We will add these CDMs to the comparison in the revised paper.
[R1] Wang S, Zeng Z, Yang X, et al. Self-supervised graph learning for long-tailed cognitive diagnosis[C]//Proceedings of the AAAI conference on artificial intelligence. 2023, 37(1): 110-118.
[R2] F. Wang, Q. Liu, E. Chen, Z. Huang, Y. Yin, S. Wang, and Y. Su, “Neuralcd: a general framework for cognitive diagnosis,” IEEE Transactions on Knowledge and Data Engineering, 2022.
[R3] H. Ma, M. Li, L. Wu, H. Zhang, Y. Cao, X. Zhang, and X. Zhao, “Knowledge-sensed cognitive diagnosis for intelligent education platforms,” in Proceedings of the 31st ACM International Conference on Information & Knowledge Management, 2022, pp. 1451–1460.
We appreciate your valuable feedback and will revise the paper based on the above.
Thanks for the rebuttal. I have read through it and appreciate the response. I will keep my score unchanged.
Thanks for your response, and we appreciate your recognition of our work.
We sincerely appreciate the valuable feedback provided by all the reviewers. We have carefully addressed their questions and concerns in our response, aiming to provide satisfactory answers.

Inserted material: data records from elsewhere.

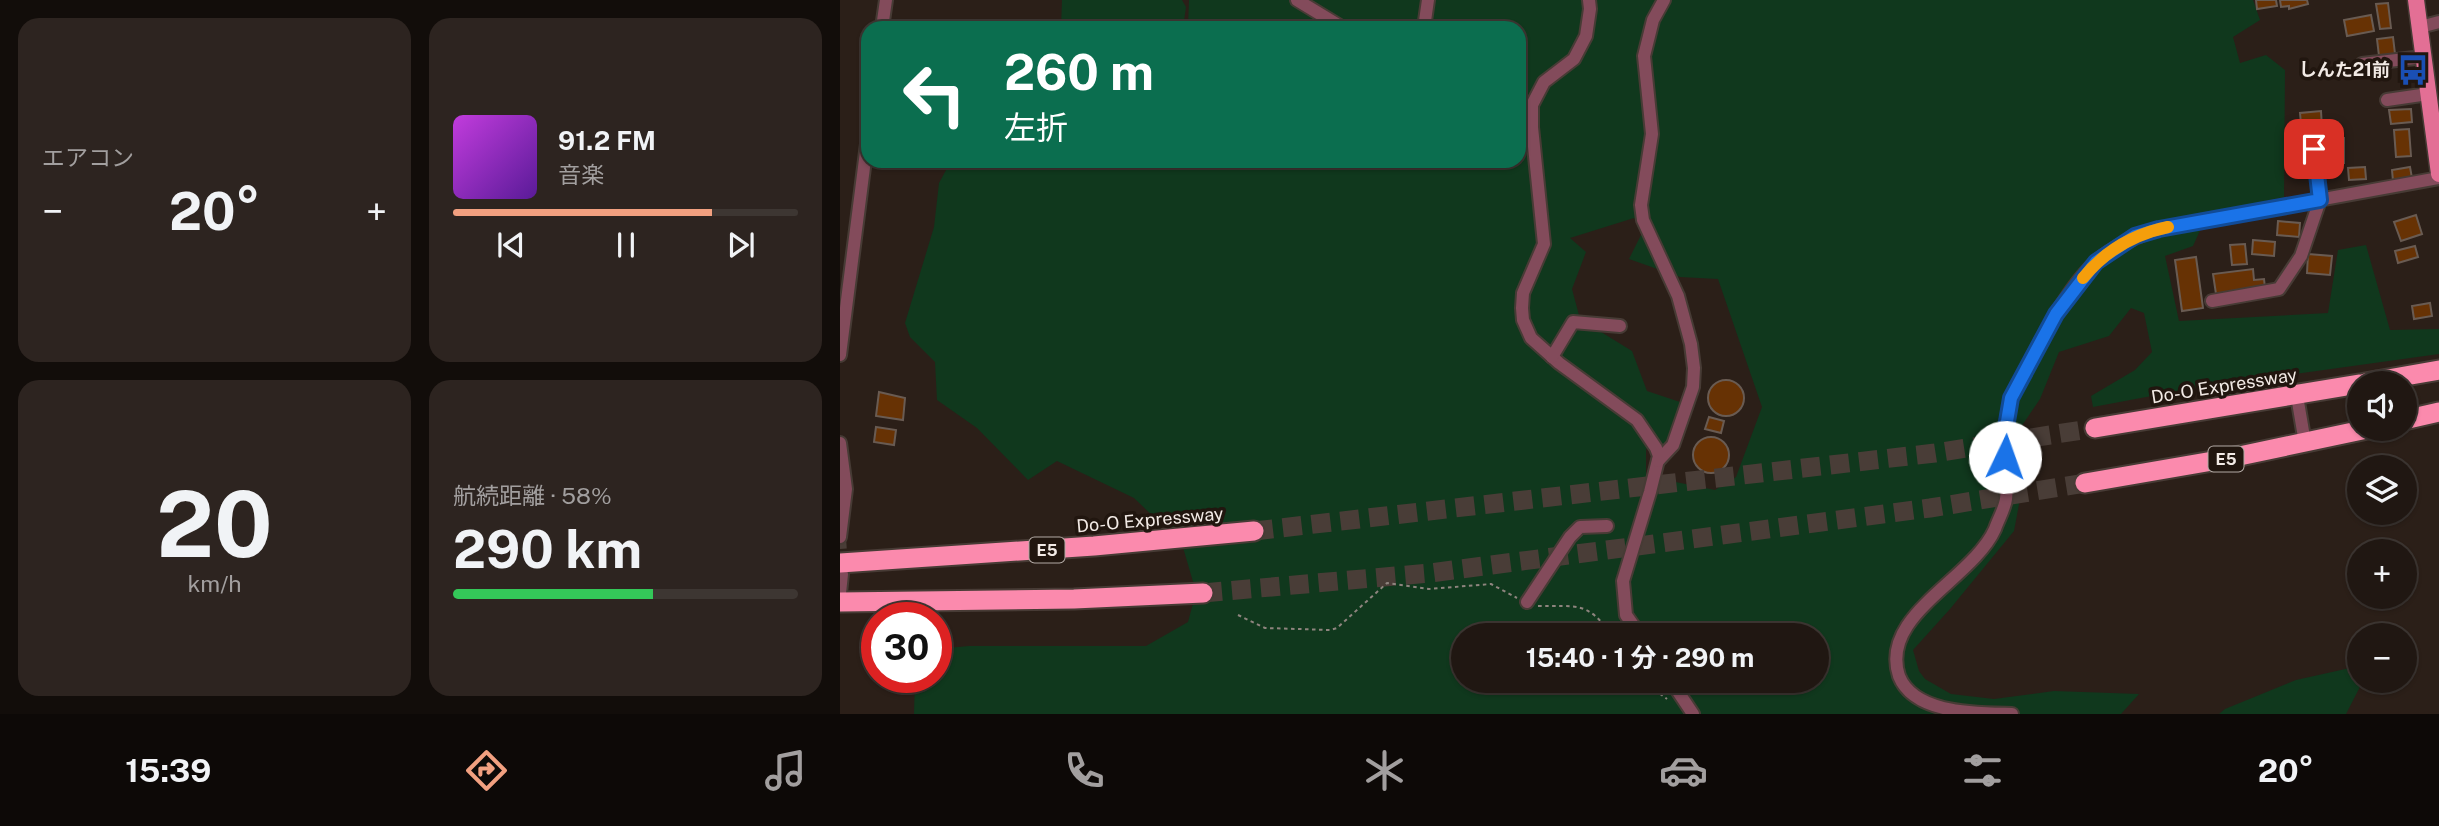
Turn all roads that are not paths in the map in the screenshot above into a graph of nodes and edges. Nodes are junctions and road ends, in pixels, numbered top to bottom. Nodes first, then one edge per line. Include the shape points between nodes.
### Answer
1 (886, 0) edge
2 (1297, 0) edge
3 (1428, 0) edge
4 (1589, 0) edge
5 (1664, 0) edge
6 (2416, 0) edge
7 (883, 21) edge
8 (1332, 21) edge
9 (1425, 21) edge
10 (2439, 22) edge
11 (2420, 27) junction
12 (2423, 57) junction
13 (2362, 64) dead end
14 (2387, 100) dead end
15 (2432, 101) edge
16 (2314, 149) dead end
17 (862, 168) edge
18 (2439, 176) edge
19 (2320, 200) junction
20 (846, 253) edge
21 (2211, 301) dead end
22 (1620, 326) dead end
23 (840, 355) edge
24 (1552, 356) junction
25 (2439, 370) edge
26 (2417, 374) edge
27 (2347, 386) edge
28 (2297, 396) junction
29 (2437, 413) edge
30 (2417, 417) edge
31 (2095, 428) tunnel mouth
32 (2347, 434) edge
33 (840, 443) edge
34 (2305, 443) junction
35 (1658, 461) junction
36 (2085, 483) tunnel mouth
37 (1606, 526) dead end
38 (1254, 531) tunnel mouth
39 (840, 537) edge
40 (841, 568) edge
41 (840, 593) edge
42 (1203, 593) tunnel mouth
43 (840, 602) edge
44 (1528, 602) road end
45 (1632, 623) edge
46 (1679, 693) edge
47 (1693, 714) edge
48 (2012, 714) edge

1 - 7 street
2 - 8 street
3 - 9 street
4 - 24 street via 1586,36 1574,60 1544,82 1532,105 1544,244 1523,293 1522,308 1531,338
5 - 35 street via 1653,20 1644,56 1652,134 1641,205 1643,220 1678,296 1694,368 1693,387 1674,444
6 - 11 main road
10 - 11 street
11 - 12 main road
12 - 13 street
12 - 15 main road
14 - 15 street
15 - 18 main road
16 - 19 street
17 - 20 street
18 - 19 street
19 - 21 street via 2301,256 2280,289
19 - 48 street via 2135,236 2096,262 2056,314 2011,398 2004,439 2006,501 1995,528 1982,551 1904,627 1895,654 1899,677 1920,701 1942,712
20 - 23 street
22 - 24 street via 1573,322
24 - 35 street via 1637,419 1656,448
25 - 26 highway
27 - 28 highway, Do-O Expressway
28 - 31 highway, Do-O Expressway
28 - 34 street
29 - 30 highway
32 - 34 highway, E5
33 - 39 street via 846,489
34 - 36 highway, E5
35 - 45 street via 1623,581 1626,615
37 - 44 street via 1580,527
38 - 40 highway, Do-O Expressway / E5
40 - 41 street
42 - 43 highway
46 - 47 street

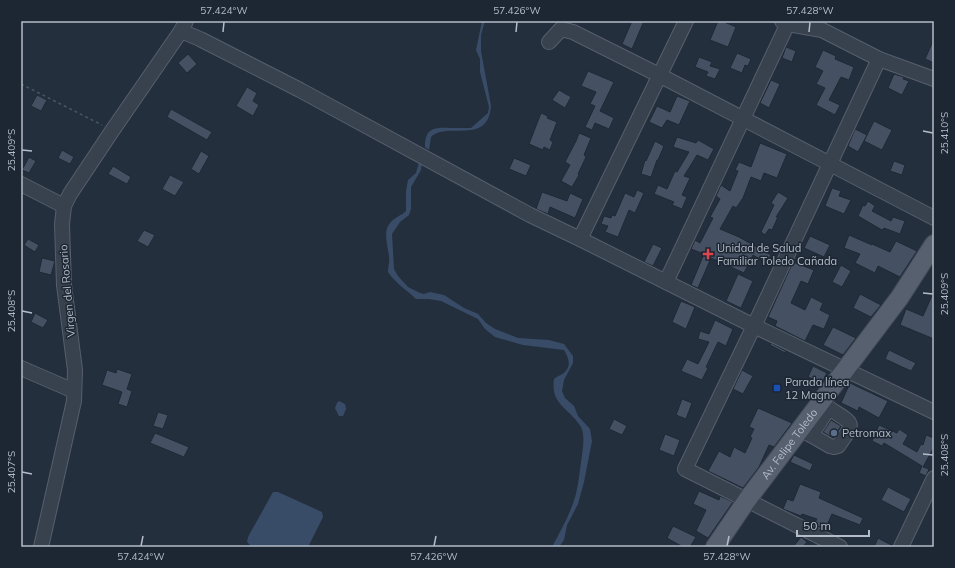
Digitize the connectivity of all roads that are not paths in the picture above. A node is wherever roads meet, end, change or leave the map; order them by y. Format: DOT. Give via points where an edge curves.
graph roads {
  1 [pos="686,21"];
  2 [pos="786,22"];
  3 [pos="183,26"];
  4 [pos="549,42"];
  5 [pos="879,59"];
  6 [pos="659,75"];
  7 [pos="934,79"];
  8 [pos="742,118"];
  9 [pos="831,164"];
  10 [pos="21,184"];
  11 [pos="64,206"];
  12 [pos="934,218"];
  13 [pos="580,239"];
  14 [pos="934,244"];
  15 [pos="666,282"];
  16 [pos="754,326"];
  17 [pos="21,368"];
  18 [pos="844,370"];
  19 [pos="74,391"];
  20 [pos="825,404"];
  21 [pos="934,412"];
  22 [pos="805,432"];
  23 [pos="934,478"];
  24 [pos="747,500"];
  25 [pos="41,547"];
  26 [pos="715,547"];
  27 [pos="840,547"];
  28 [pos="901,547"];
  1 -- 6 [label="street"];
  2 -- 5 [label="street" via="822,30"];
  2 -- 8 [label="street"];
  3 -- 11 [label="street, Virgen del Rosario"];
  3 -- 13 [label="street" via="200,39 300,90 524,212"];
  4 -- 6 [label="street" via="562,29 573,32"];
  5 -- 7 [label="street"];
  5 -- 9 [label="street"];
  6 -- 8 [label="street"];
  6 -- 13 [label="street"];
  8 -- 9 [label="street"];
  8 -- 15 [label="street"];
  9 -- 12 [label="street"];
  9 -- 16 [label="street"];
  10 -- 11 [label="street"];
  11 -- 19 [label="street, Virgen del Rosario" via="64,285 75,370"];
  13 -- 15 [label="street"];
  14 -- 18 [label="main road, Av. Felipe Toledo" via="900,297"];
  15 -- 16 [label="street"];
  16 -- 18 [label="street"];
  16 -- 24 [label="street" via="685,469"];
  17 -- 19 [label="street"];
  18 -- 20 [label="main road, Av. Felipe Toledo"];
  18 -- 21 [label="street"];
  19 -- 25 [label="street, Virgen del Rosario" via="74,401"];
  20 -- 22 [label="main road, Av. Felipe Toledo"];
  20 -- 22 [label="street" via="851,425 838,446 834,447"];
  22 -- 24 [label="main road, Av. Felipe Toledo"];
  23 -- 28 [label="street"];
  24 -- 26 [label="main road, Av. Felipe Toledo"];
  24 -- 27 [label="street"];
}
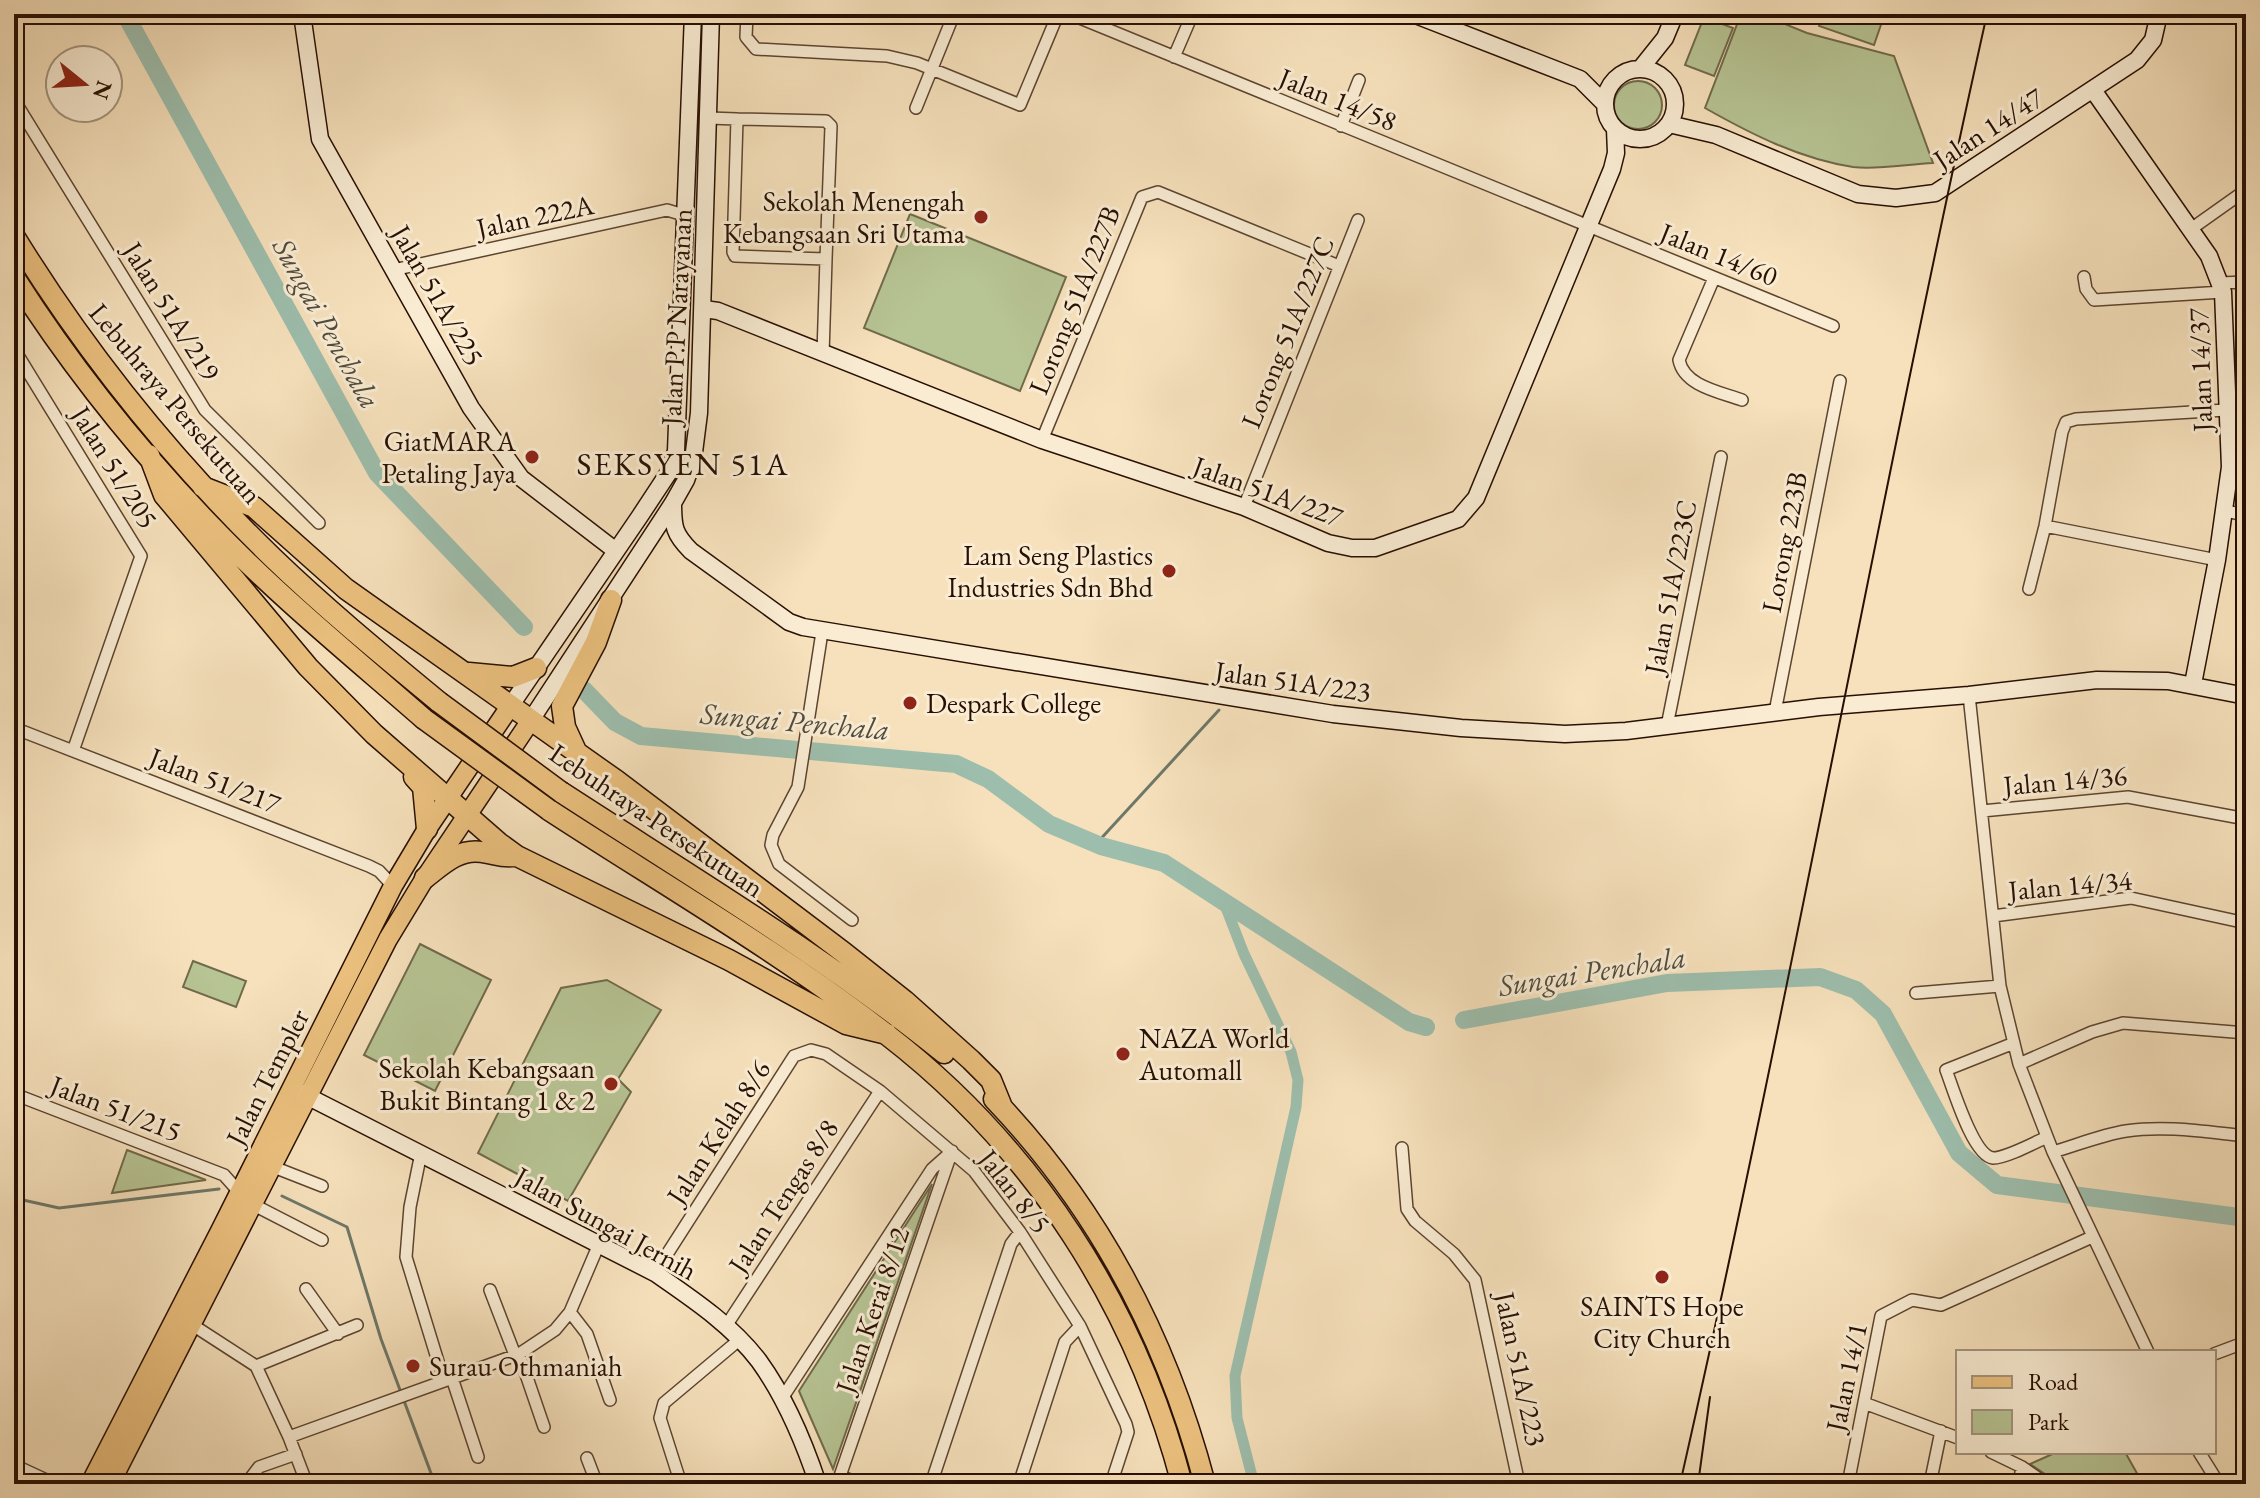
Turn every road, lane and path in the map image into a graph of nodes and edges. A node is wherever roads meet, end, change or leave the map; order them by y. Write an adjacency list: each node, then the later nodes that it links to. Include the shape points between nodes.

Here we uploaded a file named "global.pdf" to show some necessary results and comparisons, which contains three tables and one figure.
In all subsequent responses to reviewers, this file is termed global.pdf for easy presentation and convenient discussion.
The paper presents a meta multigraph-assisted disentangled graph learning framework for cognitive diagnosis (CD) in educational contexts, named DisenGCD. This new method constructs three distinct types of representations on separate disentangled graphs: student-exercise-concept interactions, exercise-concept relationships, and concept dependencies. Employing GAT-based modules, it effectively learns nuanced exercise and concept representations from these graphs. A specialized diagnostic function integrates these representations for predictive assessment. DisenGCD demonstrates superior performance over other state-of-the-art CD methods, excelling in AUC, accuracy, and RMSE metrics.
All four reviewers agree that the paper meets the acceptance criteria and have offered several constructive suggestions, including comparisons with more recent CD methods and conducting an ablation study to evaluate the impact of model parameters and the choice of graph neural network. The authors have addressed these points to the reviewers' satisfaction and are encouraged to include these additional results in the final version of the paper.